### MATERIALS PROVIDED
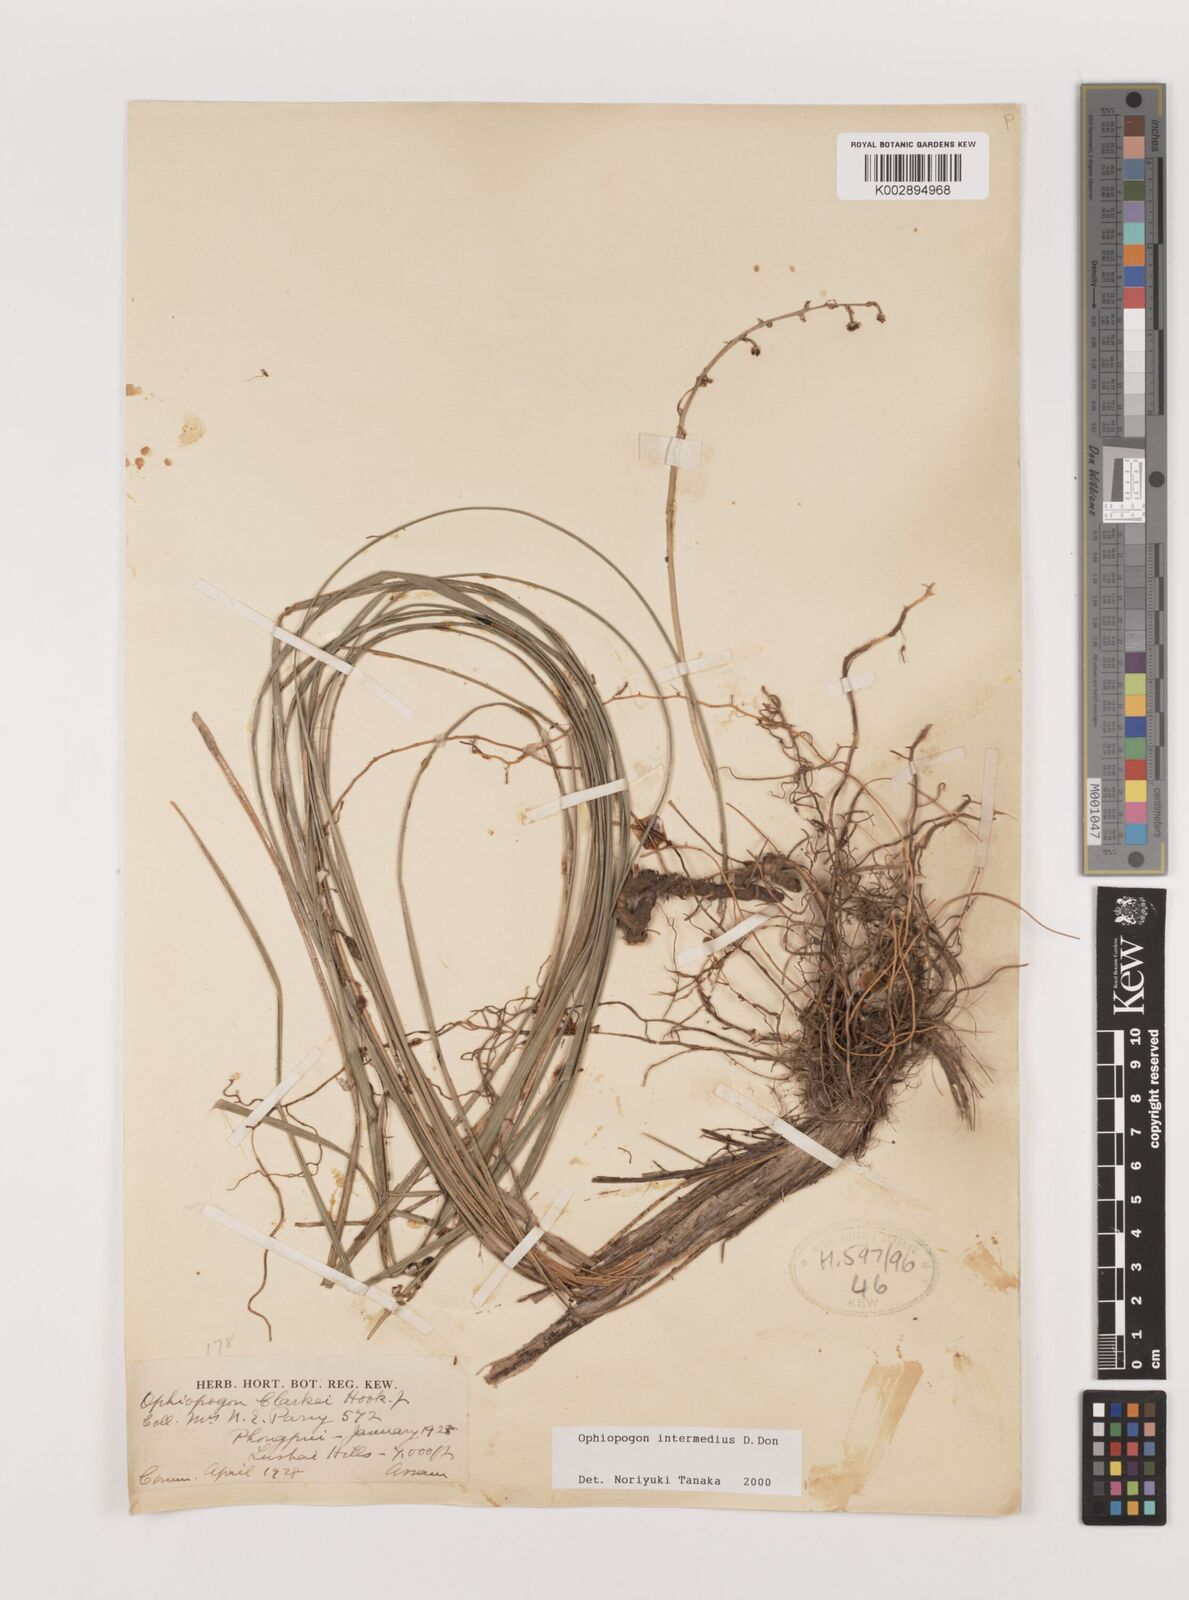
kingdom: Plantae
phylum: Tracheophyta
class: Liliopsida
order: Asparagales
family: Asparagaceae
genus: Ophiopogon
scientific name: Ophiopogon intermedius
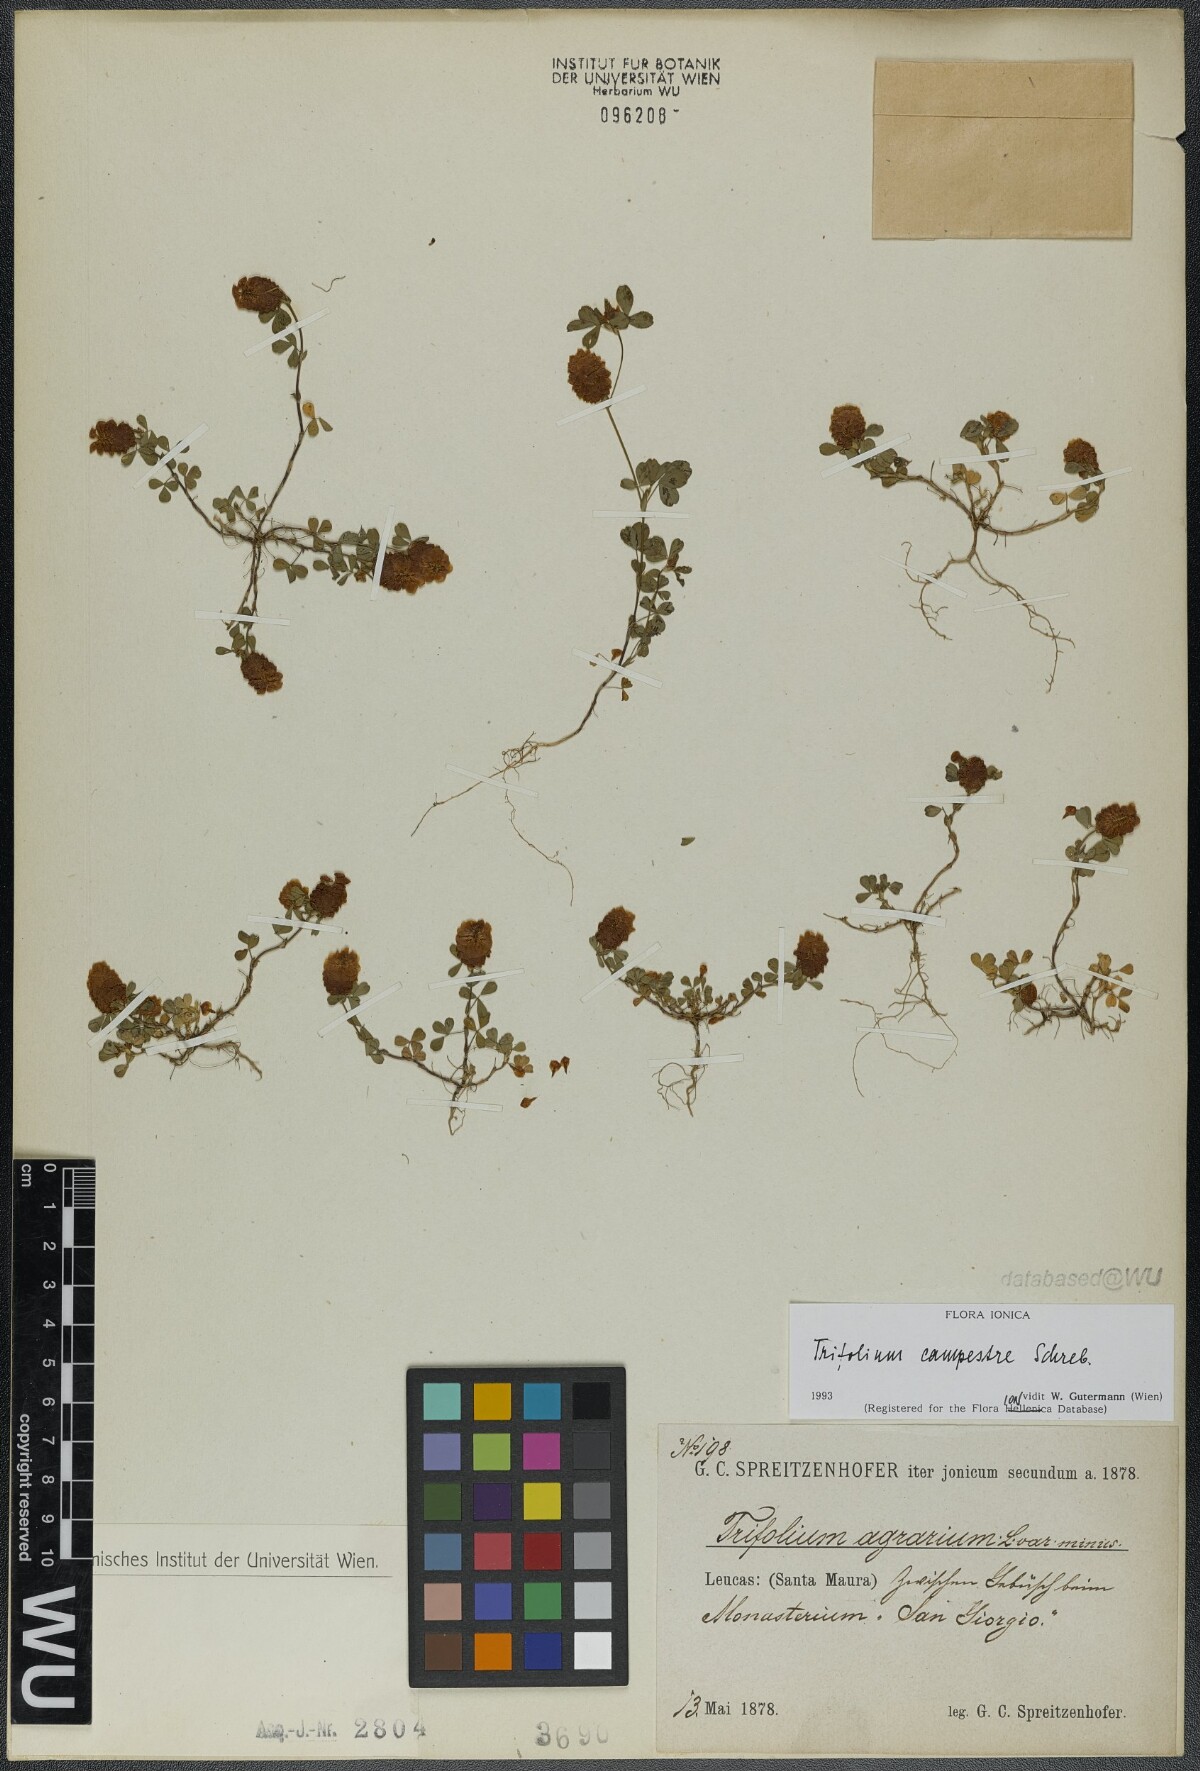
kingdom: Plantae
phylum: Tracheophyta
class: Magnoliopsida
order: Fabales
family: Fabaceae
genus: Trifolium
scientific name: Trifolium campestre
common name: Field clover
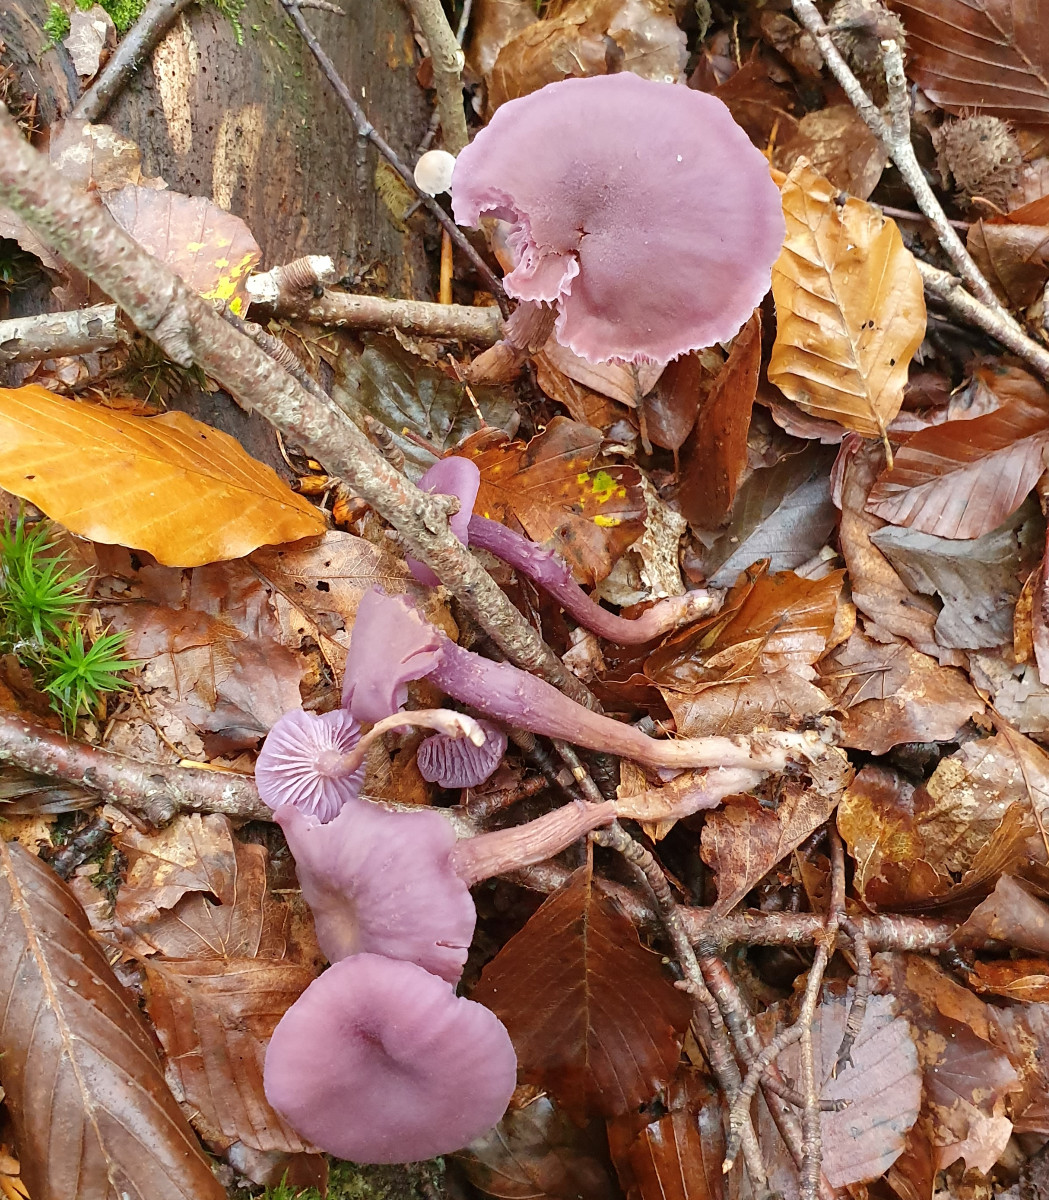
######
*EXERCISE REQUIREMENTS*: Edit every item above so that "scientific name" becomes "species", keeping all other text the same. Do not include the pictures in your answer.

*REPLY*:
kingdom: Plantae
phylum: Tracheophyta
class: Liliopsida
order: Asparagales
family: Asparagaceae
genus: Ophiopogon
species: Ophiopogon intermedius
kingdom: Plantae
phylum: Tracheophyta
class: Magnoliopsida
order: Fabales
family: Fabaceae
genus: Trifolium
species: Trifolium campestre
common name: Field clover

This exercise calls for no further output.